Fault-Tolerant Quantum Computation with Local Gates
Daniel Gottesman
TL;DR
The paper addresses achieving fault-tolerant quantum computation under locality constraints by using concatenated quantum codes and a universal gate set. It shows that a fault-tolerance threshold persists in 3D, 2D (with nearest-neighbor interactions), and 1D architectures by incorporating local interaction schemes and qubit-swapping techniques, with overhead that remains polylogarithmic in the target error rate. The analysis extends the standard threshold model to local-gate scenarios, deriving a modified threshold $1/(C r^2)$ when error locations scale as $P_{k+1} = C r^{k+1} P_k^2$, and demonstrates how ancilla verification and parallelism sustain scalability.

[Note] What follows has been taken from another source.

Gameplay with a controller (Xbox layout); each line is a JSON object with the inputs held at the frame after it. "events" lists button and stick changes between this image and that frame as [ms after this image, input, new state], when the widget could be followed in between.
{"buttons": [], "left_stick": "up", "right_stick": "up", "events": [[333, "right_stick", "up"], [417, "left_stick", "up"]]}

Overall, the work provides concrete constructions and architectural considerations that enable scalable, fault-tolerant quantum computation using only local gates across dimensionalities.
Abstract
I discuss how to perform fault-tolerant quantum computation with concatenated codes using local gates in small numbers of dimensions. I show that a threshold result still exists in three, two, or one dimensions when next-to-nearest-neighbor gates are available, and present explicit constructions. In two or three dimensions, I also show how nearest-neighbor gates can give a threshold result. In all cases, I simply demonstrate that a threshold exists, and do not attempt to optimize the error correction circuit or determine the exact value of the threshold. The additional overhead due to the fault-tolerance in both space and time is polylogarithmic in the error rate per logical gate.